If I'm not in a hurry I do the complete bowl and put it up to dry. It will warp just like any green turned vessel so I let it dry and warp and then put it back on the lathe with the vacuum chuck and sand. I don't turn the lathe on. I lock the spindle with a wooden wedge that I have made and sand the bowl this way. I often have to add a seperate closed cell foam sheet over the vacuum chuck to create added space because the bowl has warped out of round and won't always seal on the face of the chuck.


----------



## HLW (Nov 19, 2008)

Well John! It sounds that you are way out of my league when it comes to turning. I've got a Jet 1220 with just a regular chuck and I haven't invested in a vacuum chuck. However, I do enjoy what I can do with the equipment I have. I will certainly work with your ideas and advice and see if I can get the same results in my "green wood" turnings.


----------



## john lucas (Sep 18, 2007)

I would strongly suggest picking up a copy of Bill Grumbine's bowl turning video. Bill does it right and is very good at explaining why he does everything. He covers everything from the chainsaw to finishing. 
Also if if you can find a club in your area you will get much more info than we can hand out. You will meet people with a lot of different tools, lathes and techniques so you get a wide variety of problem solving. You can go to the AAW site to find a club near you.
http://www.woodturner.org/community/chapters/
You will also get a ton o information from the AAW magazine American Woodturner. You get it free if join the AAW which is the American Association of Woodturners. I don't think you can find a better group of people.


----------



## alindobra (Nov 23, 2008)

*Turning green wood succesfully*

HLW, 

Here is what I do to turn green wood without frustration and very good results (good enough for people to pay more than 100$ for my pieces):

1. I turn only end grain (see this essay that I wrote why this is a good idea: So you want to turn green wood #1: Introduction to green woodturning - by Alin Dobra | LumberJocks.com :: woodworking community)

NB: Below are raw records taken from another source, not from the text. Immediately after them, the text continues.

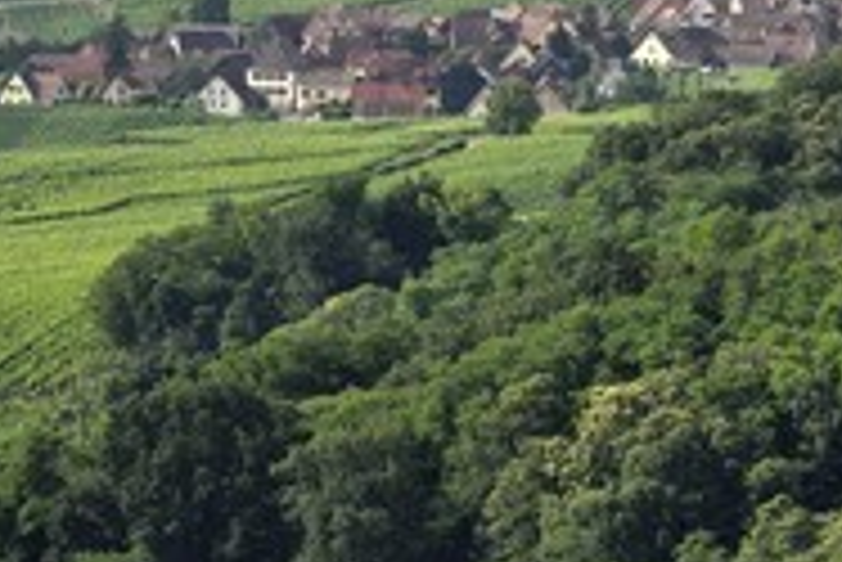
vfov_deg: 3.1
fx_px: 10509
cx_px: 351
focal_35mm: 449
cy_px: -13
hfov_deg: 4.6
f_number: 9
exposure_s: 1/250
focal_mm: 200
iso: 200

2. I turn using a faceplate exclusively (see followup essay: 
 http://lumberjocks.com/jocks/alindobra/blog/3475)
No expensive chunks, no fuss, no overly preparing the wood (just chainsaw it)

3. I turn all the pieces between 1/16 and 1/8. 1/16 is appropriate only for small diameter pieces (some of my goblets are like that). 1/8 is preferable for larger pieces (up to 15" platters). If the wood is turned to 1/8 (3/16 at most) it will bend when it dries not crack. 
Take a look, for example, at this project:
Marbled bowl - by Alin Dobra | LumberJocks.com :: woodworking community

How can I turn something so thin? Practice. Just to convince yourself that there is no magic involved, take a look at the following videos I made to see how I turn a thin goblet out of cherry. 
The making of a goblet - by Alin Dobra | LumberJocks.com :: woodworking community

4. I send off the lathe using the newwave disks. This is by far the hardest part for me (but then I am extremely picky).

I hope this helps,
Alin


----------